The Beholder’s Share examines unrealised and unexisting projects from the IMMA Collection. The focus of the exhibition is the role that the viewer can play in imaginatively completing an unrealised work.
The phrase “the beholder’s share”, which was introduced by the Austrian art historian Alois Riegl and popularised by Ernst Gombrich, denotes that part of an artwork’s meaning which must be contributed by the viewer. The documentation of unrealised and in some cases impossible works in this exhibition is intended to provoke an exploration of this latent potential which exists even when the work itself does not.
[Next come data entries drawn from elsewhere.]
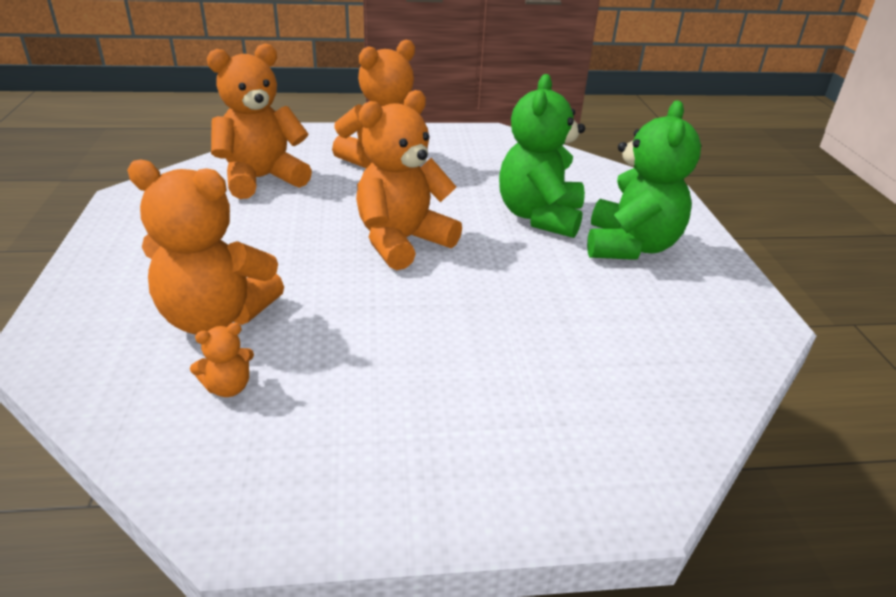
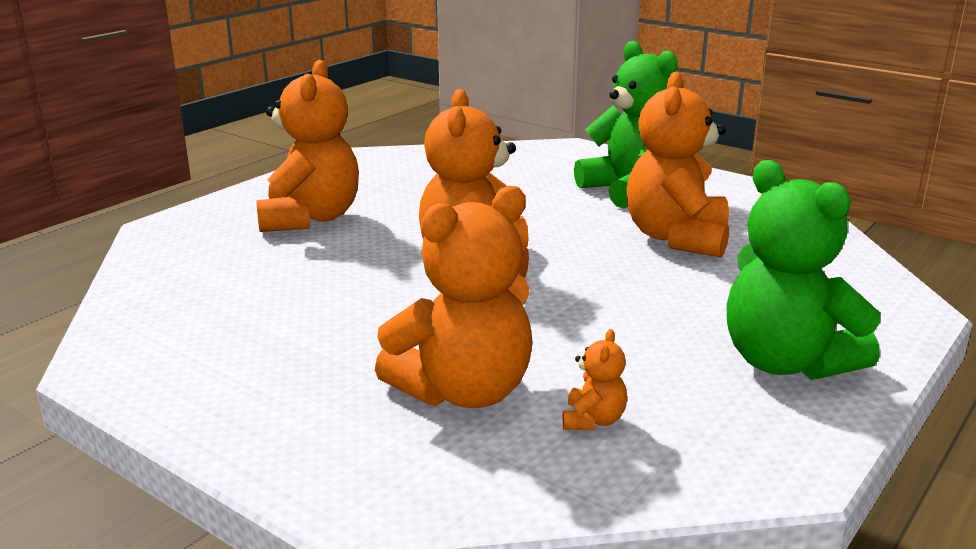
camera: 45 degrees left, 10 degrees down
(262, 179) = (223, 282): orange teddy bear -> orange teddy bear (677, 238)
(539, 217) = (532, 200): green teddy bear -> green teddy bear (785, 362)

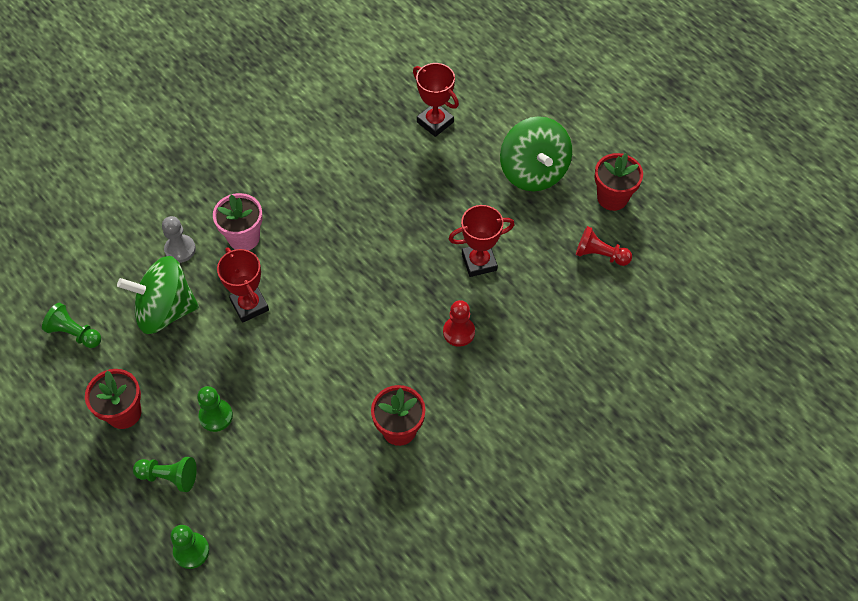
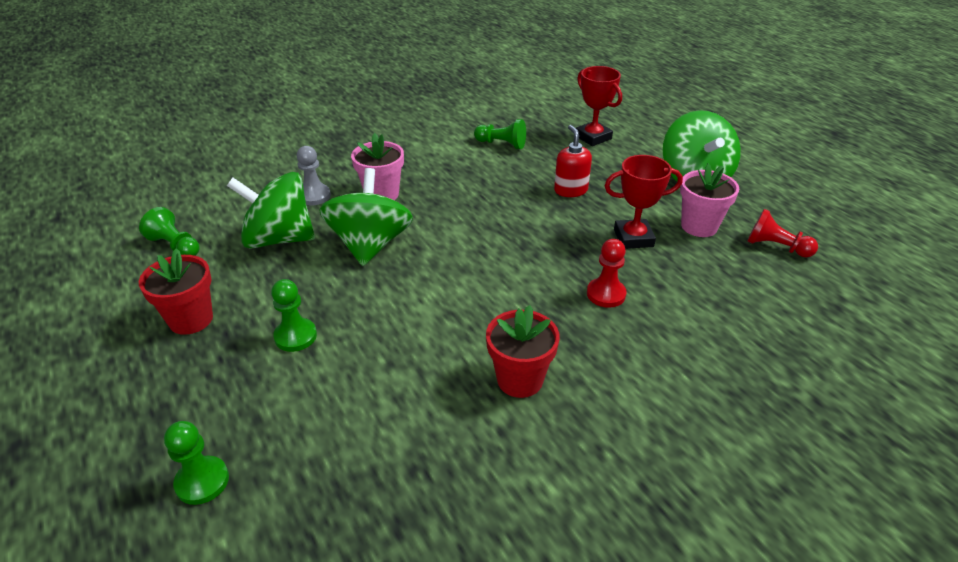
camera: 10 degrees right, 20 degrees down
(169, 477) = (213, 390): green pawn -> green pawn (501, 144)
(249, 305) = (370, 245): red trophy -> green spinning top
(419, 206) = (570, 190): none -> red soap dispenser
(536, 238) = (699, 226): none -> pink flower pot
(612, 198) = (784, 204): red flower pot -> none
In the years since the founding of IMMA, the building it occupies, the Royal Hospital, Kilmainham, and its grounds have been the site of sculptural proposals by many artists including Joseph Kosuth, Stephan Balkenhol and John Newling. Sol LeWitt and David Tremlett each proposed wall drawings for the chapel. Also in the IMMA Collection are a ‘relic’ of an audio/radio work by William Furlong, and a proposal by Christo for an immense sculpture in the Texas desert made of oil drums, both speaking to ongoing global concerns about communication and energy. Archival documentation of Joseph Beuys’ proposed Free International University for Dublin, intended for the Royal Hospital site, brings to light a forgotten episode of Irish artistic and political history.